Les 30 juin et 1er juillet, l’association française Thinkers and Doers (« ceux qui pensent et ceux qui agissent ») a réuni à Essaouira environ 150 personnalités, issues du public et du privé, pour réfléchir à la définition et à la mise en place d’un nouveau contrat social entre institutions, entreprises et citoyens.
S’il est indéniable de souligner le rôle crucial du secteur privé dans la transformation des économies du continent africain, n’oublions pas les institutions publiques. Jean Monnet, l’un des pères de l’Europe, disait ainsi :« Rien n’est possible sans les hommes, mais rien n’est durable sans les institutions. » Ce sont elles les garantes du futur de l’Afrique, qui doivent être en première ligne dans la bataille pour la transformation sociale et la prospérité dans un Etat de droit.
Utopies créatrices
Parler de l’Afrique et de son « émergence » dans un forum en ne cédant pas à la facilité de saluer l’entrepreneur tout en pourfendant les institutions publiques, est devenu rare. La mode dans les discours actuels sur l’Afrique est de saluer le créateur de start-up et d’en faire le sauveur du continent.
Il y a des utopies créatrices à faire émerger du potentiel de la jeunesse africaine. Mais souvent la créativité et le besoin de construction d’un nouveau rêve africain sont pris en otage par le mythe de l’entrepreneuriat.
A Essaouira, il n’était pas question d’intimer à la jeunesse africaine de créerdes start-up. Au contraire, un discours complexe était décliné, notamment sur le lien nécessaire entre une puissance publique forte, des entreprises responsables et des citoyens impliqués au cœur des politiques publiques.
Le mythe de l’entrepreneur dans des pays faibles, corrompus, incapables de mettre en place des politiques publiques orientées vers la transformation sociale et sociétale, est un leurre. Il ne fait que retarder l’échéance d’une explosion sociale dans nos villes surpeuplées, où la précarité côtoie l’absence d’espoir de notre jeunesse.
Discours simpliste
Les états généraux d’Essaouira ont appelé à une transposition politique de la vitalité citoyenne et entrepreneuriale. L’extrême pauvreté, le terrorisme, le défi de l’éducation, les inégalités sociales, doivent trouver des réponses autrement plus complexes que la simple injonction aux jeunes « Créez des start-up ! ». Ce discours simpliste et faux est dangereux car il donne l’impression qu’on s’amuse avec le destin de millions de jeunes hommes et femmes dont on ne se sait pas quoi faire dans nos pays.

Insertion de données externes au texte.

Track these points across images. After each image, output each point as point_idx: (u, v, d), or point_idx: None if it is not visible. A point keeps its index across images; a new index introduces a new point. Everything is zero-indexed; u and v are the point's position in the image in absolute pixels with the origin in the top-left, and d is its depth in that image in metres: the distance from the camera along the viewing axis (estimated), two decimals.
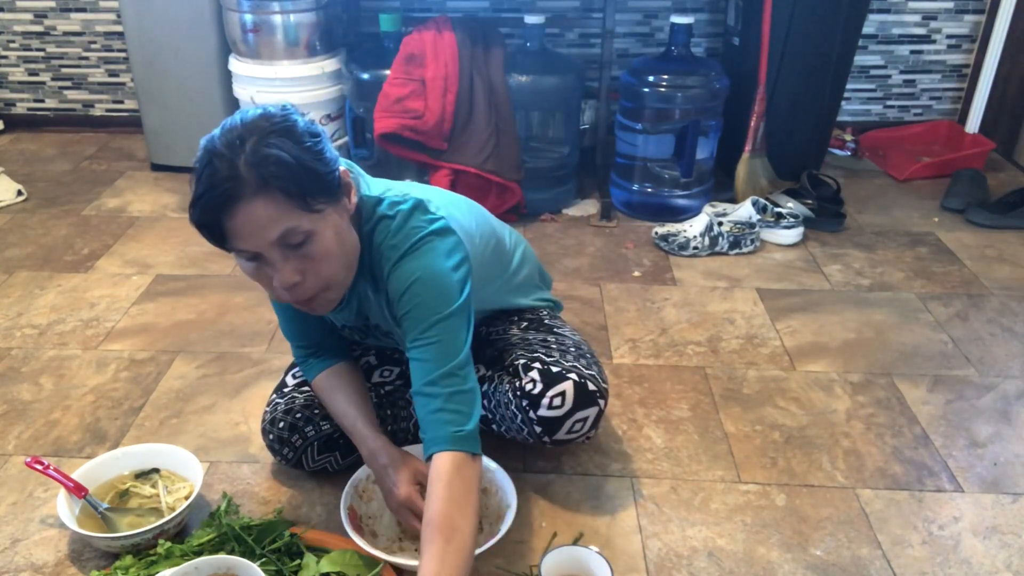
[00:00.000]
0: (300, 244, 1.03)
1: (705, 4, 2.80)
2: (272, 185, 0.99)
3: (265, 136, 1.00)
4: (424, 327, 1.11)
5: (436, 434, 1.09)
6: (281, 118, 1.03)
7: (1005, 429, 1.58)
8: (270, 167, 0.98)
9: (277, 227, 1.01)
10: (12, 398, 1.64)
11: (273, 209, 0.99)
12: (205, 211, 1.00)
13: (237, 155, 0.98)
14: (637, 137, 2.36)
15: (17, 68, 3.02)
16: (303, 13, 2.32)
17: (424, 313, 1.11)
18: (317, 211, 1.03)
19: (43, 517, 1.35)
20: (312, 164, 1.02)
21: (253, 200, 0.99)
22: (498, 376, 1.38)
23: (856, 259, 2.21)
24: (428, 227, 1.15)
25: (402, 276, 1.12)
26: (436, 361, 1.10)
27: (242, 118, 1.03)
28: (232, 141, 1.00)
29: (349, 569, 1.17)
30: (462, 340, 1.13)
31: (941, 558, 1.29)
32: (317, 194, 1.03)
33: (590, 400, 1.31)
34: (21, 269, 2.14)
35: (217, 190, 0.98)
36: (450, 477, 1.06)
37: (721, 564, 1.27)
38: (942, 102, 2.98)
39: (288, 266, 1.04)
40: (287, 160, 0.99)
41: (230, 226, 1.00)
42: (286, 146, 1.00)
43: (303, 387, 1.40)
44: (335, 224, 1.07)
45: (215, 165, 0.99)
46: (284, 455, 1.39)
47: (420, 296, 1.12)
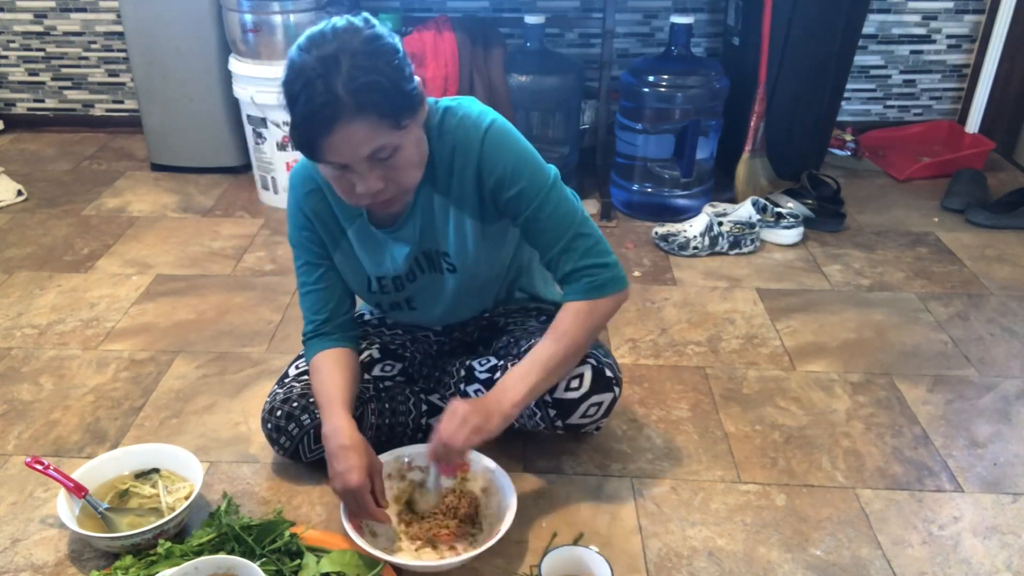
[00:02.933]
0: (387, 157, 1.10)
1: (705, 4, 2.80)
2: (370, 109, 1.04)
3: (359, 56, 1.04)
4: (537, 203, 1.23)
5: (575, 287, 1.26)
6: (370, 35, 1.07)
7: (1005, 429, 1.58)
8: (368, 93, 1.03)
9: (371, 144, 1.07)
10: (12, 398, 1.64)
11: (368, 129, 1.06)
12: (306, 132, 1.06)
13: (334, 76, 1.03)
14: (637, 137, 2.36)
15: (17, 68, 3.02)
16: (303, 13, 2.32)
17: (533, 191, 1.22)
18: (404, 127, 1.10)
19: (43, 517, 1.35)
20: (401, 84, 1.09)
21: (351, 122, 1.04)
22: (511, 363, 1.38)
23: (856, 259, 2.21)
24: (492, 112, 1.24)
25: (499, 155, 1.21)
26: (560, 229, 1.25)
27: (333, 30, 1.07)
28: (326, 59, 1.03)
29: (349, 569, 1.17)
30: (571, 201, 1.27)
31: (941, 558, 1.29)
32: (406, 111, 1.09)
33: (607, 386, 1.33)
34: (21, 269, 2.14)
35: (318, 114, 1.03)
36: (580, 309, 1.25)
37: (721, 564, 1.27)
38: (942, 102, 2.98)
39: (373, 175, 1.11)
40: (384, 84, 1.05)
41: (326, 143, 1.06)
42: (379, 67, 1.05)
43: (302, 376, 1.41)
44: (416, 135, 1.15)
45: (314, 86, 1.03)
46: (281, 444, 1.39)
47: (524, 175, 1.22)
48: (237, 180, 2.68)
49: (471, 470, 1.36)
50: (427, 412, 1.46)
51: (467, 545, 1.26)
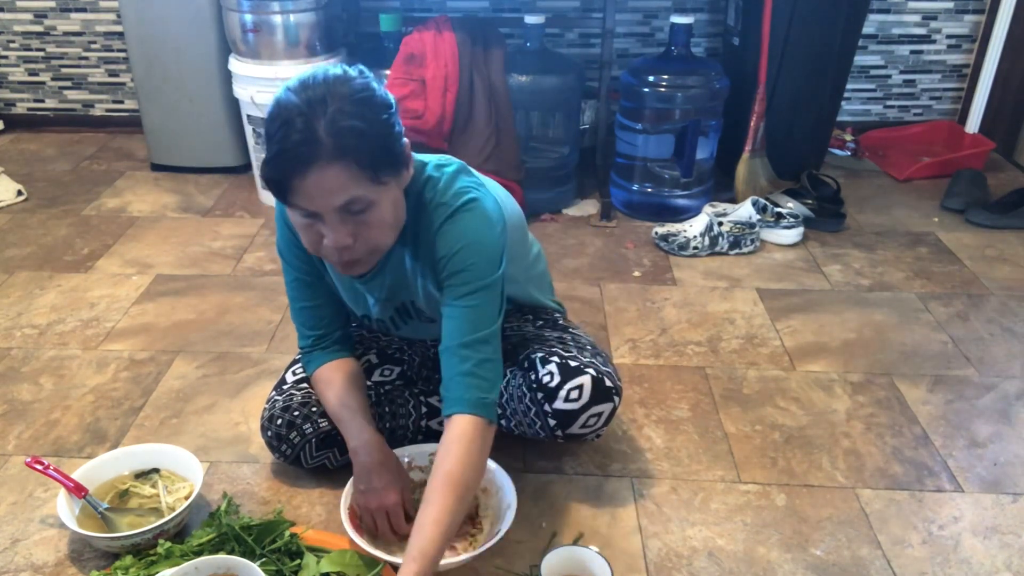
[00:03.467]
0: (360, 211, 1.06)
1: (705, 4, 2.80)
2: (348, 155, 1.01)
3: (346, 102, 1.01)
4: (467, 290, 1.15)
5: (462, 395, 1.14)
6: (361, 85, 1.04)
7: (1005, 429, 1.58)
8: (350, 138, 1.00)
9: (344, 195, 1.03)
10: (12, 398, 1.64)
11: (345, 178, 1.02)
12: (278, 169, 1.02)
13: (317, 116, 0.99)
14: (637, 137, 2.36)
15: (17, 68, 3.02)
16: (303, 13, 2.32)
17: (469, 277, 1.15)
18: (383, 183, 1.06)
19: (43, 517, 1.35)
20: (387, 139, 1.06)
21: (328, 166, 1.00)
22: (510, 371, 1.38)
23: (856, 259, 2.21)
24: (476, 190, 1.19)
25: (453, 236, 1.16)
26: (472, 325, 1.15)
27: (324, 76, 1.04)
28: (313, 100, 1.00)
29: (349, 569, 1.17)
30: (497, 309, 1.18)
31: (941, 558, 1.29)
32: (386, 167, 1.06)
33: (606, 396, 1.32)
34: (21, 269, 2.14)
35: (293, 151, 1.00)
36: (471, 439, 1.12)
37: (721, 564, 1.27)
38: (942, 102, 2.98)
39: (343, 229, 1.06)
40: (368, 134, 1.02)
41: (298, 186, 1.02)
42: (366, 116, 1.02)
43: (301, 384, 1.40)
44: (394, 195, 1.11)
45: (294, 124, 1.00)
46: (282, 452, 1.39)
47: (469, 260, 1.16)
48: (237, 180, 2.68)
49: None
50: (427, 414, 1.46)
51: (467, 545, 1.26)
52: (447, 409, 1.15)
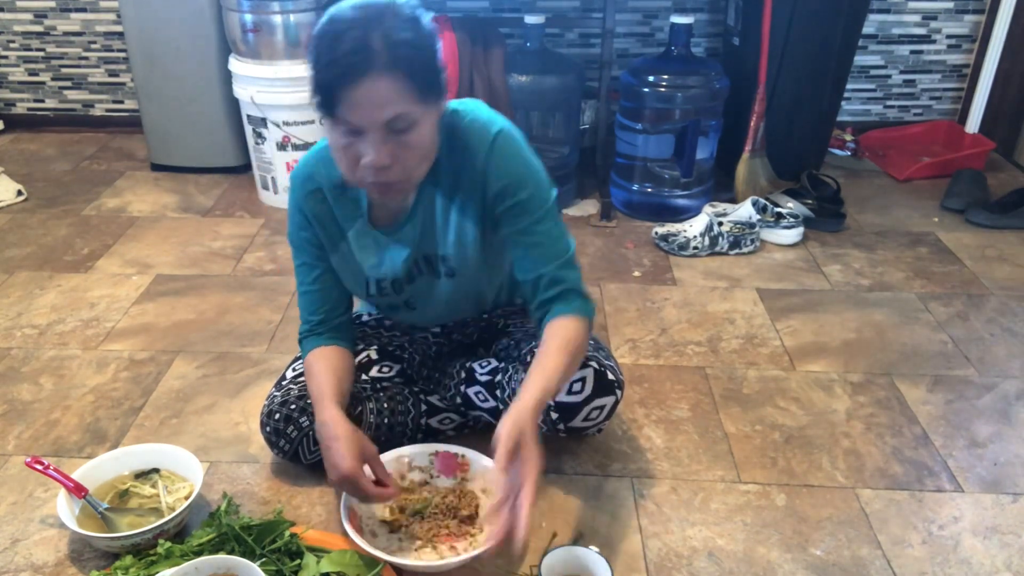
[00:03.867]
0: (403, 130, 1.07)
1: (705, 4, 2.80)
2: (401, 66, 1.02)
3: (400, 19, 1.04)
4: (532, 219, 1.22)
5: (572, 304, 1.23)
6: (411, 8, 1.07)
7: (1005, 429, 1.58)
8: (404, 49, 1.02)
9: (393, 108, 1.04)
10: (12, 398, 1.64)
11: (395, 90, 1.03)
12: (330, 76, 1.03)
13: (372, 28, 1.02)
14: (637, 137, 2.36)
15: (17, 68, 3.02)
16: (303, 13, 2.32)
17: (532, 206, 1.21)
18: (428, 103, 1.07)
19: (43, 517, 1.35)
20: (434, 59, 1.08)
21: (380, 76, 1.01)
22: (512, 367, 1.38)
23: (856, 259, 2.22)
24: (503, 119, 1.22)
25: (507, 164, 1.20)
26: (559, 247, 1.24)
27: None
28: (367, 14, 1.03)
29: (349, 569, 1.17)
30: (564, 229, 1.26)
31: (941, 558, 1.29)
32: (433, 88, 1.08)
33: (608, 388, 1.32)
34: (21, 269, 2.14)
35: (347, 61, 1.01)
36: (578, 326, 1.22)
37: (721, 564, 1.27)
38: (942, 102, 2.98)
39: (384, 148, 1.07)
40: (420, 48, 1.04)
41: (349, 95, 1.03)
42: (420, 34, 1.05)
43: (299, 379, 1.41)
44: (433, 120, 1.12)
45: (349, 34, 1.02)
46: (280, 447, 1.39)
47: (527, 189, 1.21)
48: (237, 180, 2.68)
49: (471, 470, 1.36)
50: (427, 412, 1.46)
51: (467, 545, 1.26)
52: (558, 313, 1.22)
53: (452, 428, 1.49)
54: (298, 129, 2.40)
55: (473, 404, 1.45)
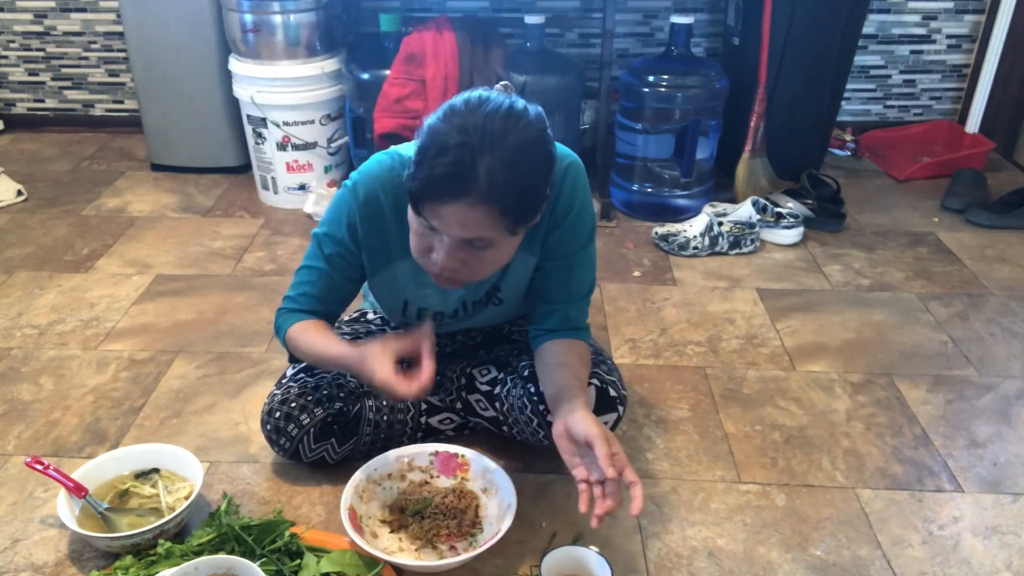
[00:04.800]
0: (481, 248, 1.07)
1: (705, 4, 2.80)
2: (497, 201, 1.00)
3: (516, 151, 1.00)
4: (576, 256, 1.27)
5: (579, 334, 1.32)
6: (536, 132, 1.03)
7: (1005, 429, 1.58)
8: (507, 189, 1.00)
9: (476, 232, 1.04)
10: (12, 398, 1.64)
11: (485, 219, 1.02)
12: (425, 189, 1.01)
13: (482, 153, 0.98)
14: (637, 137, 2.36)
15: (17, 68, 3.02)
16: (303, 13, 2.32)
17: (582, 238, 1.26)
18: (515, 233, 1.07)
19: (43, 517, 1.35)
20: (538, 195, 1.07)
21: (475, 205, 1.00)
22: (511, 380, 1.38)
23: (856, 259, 2.21)
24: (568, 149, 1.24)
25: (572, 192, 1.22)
26: (582, 287, 1.31)
27: (509, 107, 1.01)
28: (489, 133, 0.99)
29: (349, 569, 1.17)
30: (595, 270, 1.32)
31: (941, 558, 1.29)
32: (527, 222, 1.08)
33: (610, 405, 1.32)
34: (21, 269, 2.14)
35: (448, 178, 0.99)
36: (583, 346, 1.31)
37: (721, 564, 1.27)
38: (942, 102, 2.98)
39: (457, 255, 1.07)
40: (524, 190, 1.03)
41: (437, 208, 1.02)
42: (529, 173, 1.03)
43: (299, 376, 1.41)
44: (515, 243, 1.12)
45: (455, 151, 0.98)
46: (281, 445, 1.39)
47: (584, 219, 1.25)
48: (237, 180, 2.68)
49: (471, 470, 1.36)
50: (427, 411, 1.46)
51: (467, 545, 1.26)
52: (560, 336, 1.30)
53: (452, 428, 1.49)
54: (298, 129, 2.40)
55: (473, 410, 1.45)
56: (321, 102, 2.41)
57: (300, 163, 2.45)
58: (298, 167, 2.45)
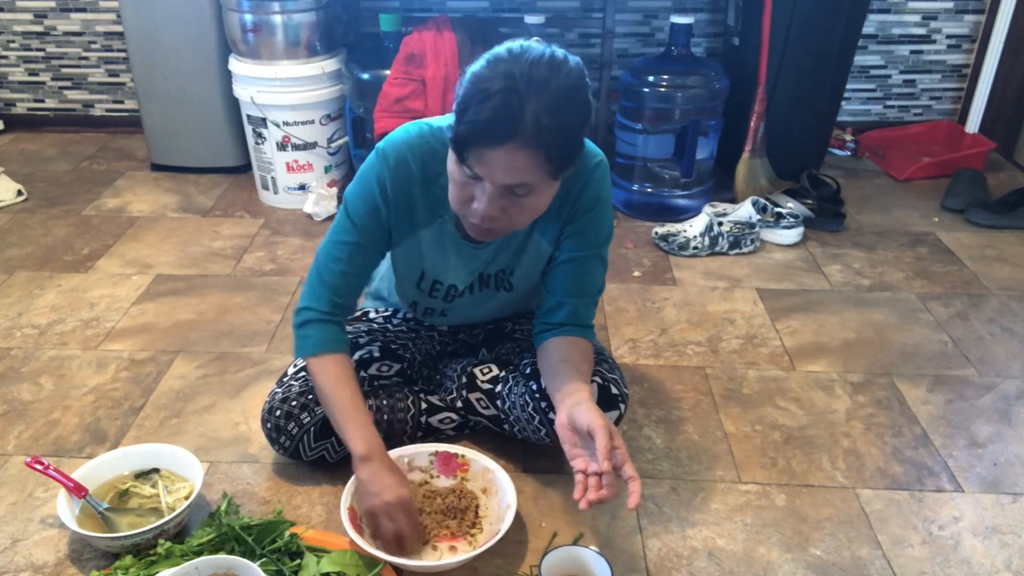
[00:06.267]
0: (523, 195, 1.09)
1: (705, 4, 2.80)
2: (544, 145, 1.02)
3: (561, 96, 1.01)
4: (590, 252, 1.29)
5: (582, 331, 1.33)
6: (577, 80, 1.04)
7: (1005, 429, 1.58)
8: (552, 133, 1.01)
9: (520, 177, 1.05)
10: (12, 398, 1.64)
11: (530, 164, 1.03)
12: (471, 132, 1.02)
13: (531, 99, 1.00)
14: (637, 137, 2.36)
15: (17, 68, 3.02)
16: (303, 13, 2.32)
17: (599, 237, 1.29)
18: (556, 177, 1.09)
19: (43, 517, 1.35)
20: (580, 140, 1.08)
21: (518, 147, 1.01)
22: (513, 378, 1.38)
23: (856, 259, 2.22)
24: (598, 148, 1.27)
25: (598, 189, 1.25)
26: (592, 284, 1.32)
27: (551, 57, 1.03)
28: (528, 79, 1.00)
29: (349, 569, 1.17)
30: (604, 275, 1.34)
31: (941, 558, 1.29)
32: (568, 165, 1.09)
33: (612, 403, 1.33)
34: (21, 269, 2.14)
35: (495, 123, 1.00)
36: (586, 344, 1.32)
37: (721, 564, 1.27)
38: (942, 102, 2.98)
39: (498, 203, 1.09)
40: (567, 135, 1.04)
41: (482, 153, 1.03)
42: (573, 115, 1.04)
43: (300, 374, 1.41)
44: (553, 189, 1.13)
45: (500, 97, 1.00)
46: (281, 444, 1.39)
47: (604, 218, 1.28)
48: (237, 180, 2.68)
49: (471, 470, 1.36)
50: (427, 411, 1.46)
51: (467, 545, 1.26)
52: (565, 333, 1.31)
53: (452, 428, 1.49)
54: (298, 129, 2.40)
55: (474, 409, 1.45)
56: (321, 102, 2.41)
57: (300, 163, 2.45)
58: (298, 167, 2.45)
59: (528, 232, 1.29)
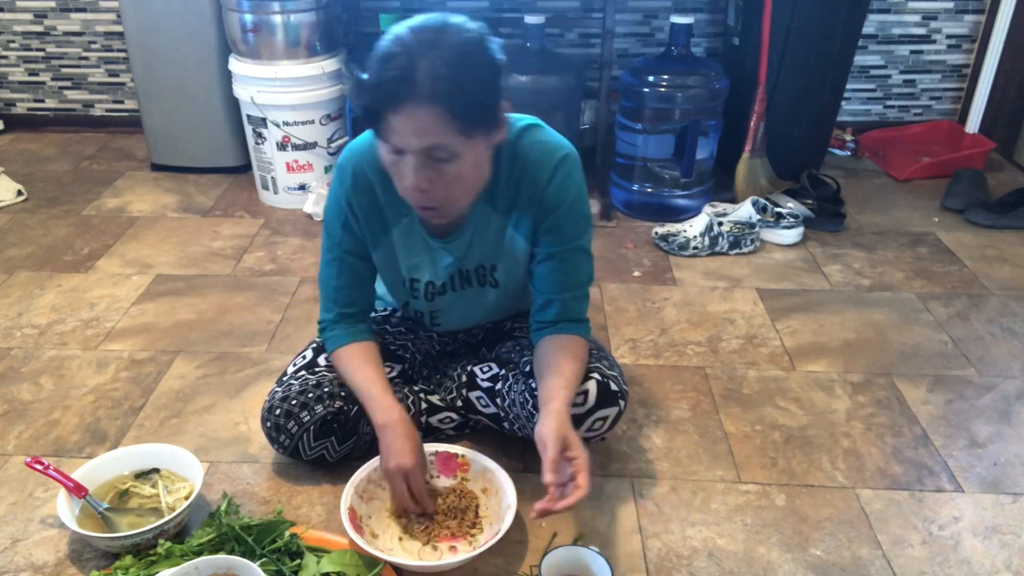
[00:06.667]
0: (442, 160, 1.08)
1: (705, 4, 2.80)
2: (442, 100, 1.02)
3: (453, 50, 1.03)
4: (572, 245, 1.27)
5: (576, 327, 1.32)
6: (475, 38, 1.06)
7: (1005, 429, 1.58)
8: (449, 82, 1.02)
9: (430, 138, 1.05)
10: (12, 398, 1.64)
11: (434, 122, 1.03)
12: (373, 98, 1.05)
13: (421, 56, 1.02)
14: (637, 137, 2.36)
15: (17, 68, 3.02)
16: (303, 13, 2.32)
17: (578, 230, 1.27)
18: (469, 136, 1.07)
19: (43, 517, 1.35)
20: (485, 94, 1.07)
21: (420, 106, 1.02)
22: (513, 376, 1.38)
23: (856, 259, 2.22)
24: (569, 143, 1.26)
25: (566, 185, 1.23)
26: (579, 278, 1.31)
27: (441, 21, 1.06)
28: (424, 39, 1.03)
29: (349, 569, 1.17)
30: (591, 267, 1.32)
31: (941, 558, 1.29)
32: (478, 123, 1.08)
33: (612, 400, 1.33)
34: (21, 269, 2.14)
35: (393, 82, 1.02)
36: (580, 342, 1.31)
37: (721, 564, 1.27)
38: (942, 102, 2.98)
39: (423, 173, 1.09)
40: (467, 88, 1.04)
41: (389, 119, 1.05)
42: (470, 68, 1.04)
43: (300, 373, 1.41)
44: (477, 153, 1.12)
45: (397, 59, 1.02)
46: (281, 443, 1.39)
47: (578, 213, 1.25)
48: (237, 180, 2.68)
49: (471, 470, 1.36)
50: (427, 411, 1.46)
51: (467, 545, 1.26)
52: (556, 331, 1.30)
53: (452, 427, 1.49)
54: (298, 129, 2.40)
55: (474, 408, 1.45)
56: (321, 102, 2.41)
57: (300, 163, 2.45)
58: (298, 167, 2.45)
59: (501, 226, 1.28)
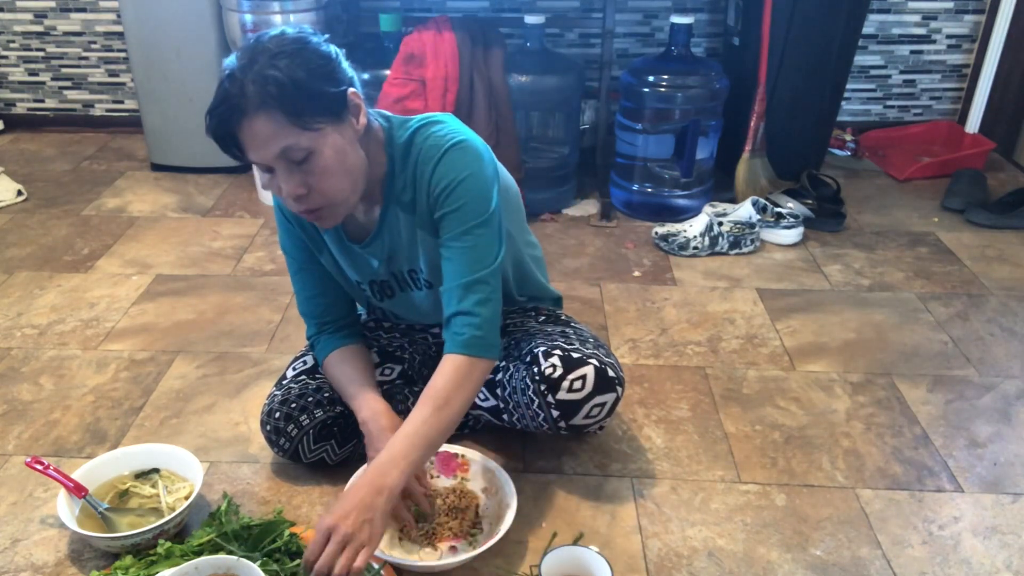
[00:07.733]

Les changements en Afrique n’adviendront pas en dehors d’institutions publiques qui doivent être les garantes de l’intérêt général et de l’égalité des citoyens, là où l’entreprise cherche d’abord à générer du profit.
En Afrique, les choses bougent : par la jeunesse, les avancées démocratiques et le potentiel économique. Le continent attire les convoitises d’une Europe qui cherche à maintenir son influence et ses parts de marché.
La sémantique du réveil de l’Afrique rejoint le regard nouveau que de nombreux jeunes africains, épargnés par le complexe colonial, portent sur le continent et sur eux-mêmes. Ce regard moins misérabiliste est le fait d’une dignité qu’ils ont et les pousse à être imaginatifs, innovants et entreprenants.
Mais, malgré cet optimisme, les institutions publiques comme les politiques font toujours face à une défiance en raison de leur incapacité à améliorer la vie des gens. Les déceptions succèdent aux alternances politiques – quand celles-ci adviennent. Les mêmes accèdent au pouvoir avec les mêmes méthodes qui conduisent aux mêmes impasses.
Un changement de leadership devient urgent pour faire émerger un « Etat plateforme », socle d’un nouveau contrat social avec le secteur privé et le citoyen. Ce pacte entre trois acteurs sera le laboratoire du futur africain, permettant l’éclosion des idées qui changeront le continent et mettront au service des politiques publiques l’innovation, la créativité et l’inventivité qui foisonnent au sein de la jeunesse.